WHAT IS REQUIRED. Copy each line of the listing below exactly and drop the images.

##### PROVIDED DATA

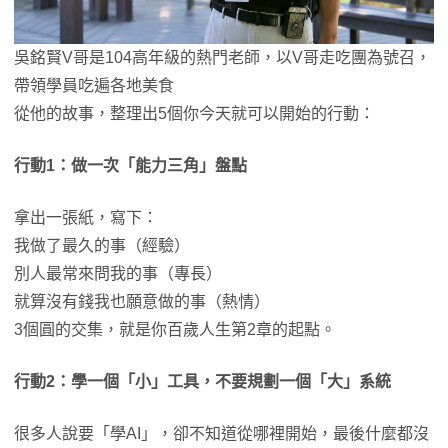
吳銘賢V哥是104高年級的熱門老師，以V哥走吃團為號召，
帶領學員吃遍各地美食
從他的故事，整理出5個你今天就可以開始的行動：
行動1：做一次「能力三角」盤點
拿出一張紙，寫下：
我做了最久的事（經驗）
別人最常來問我的事（專長）
就算沒有錢我也願意做的事（熱情）
3個圓的交集，就是你百歲人生第2章的起點。
行動2：學一個「小」工具，不要規劃一個「大」系統
很多人說要「學AI」，卻不知道從哪裡開始，最後什麼都沒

##########

REPLY TO THE EXERCISE.
吳銘賢V哥是104高年級的熱門老師，以V哥走吃團為號召，
帶領學員吃遍各地美食
從他的故事，整理出5個你今天就可以開始的行動：
行動1：做一次「能力三角」盤點
拿出一張紙，寫下：
我做了最久的事（經驗）
別人最常來問我的事（專長）
就算沒有錢我也願意做的事（熱情）
3個圓的交集，就是你百歲人生第2章的起點。
行動2：學一個「小」工具，不要規劃一個「大」系統
很多人說要「學AI」，卻不知道從哪裡開始，最後什麼都沒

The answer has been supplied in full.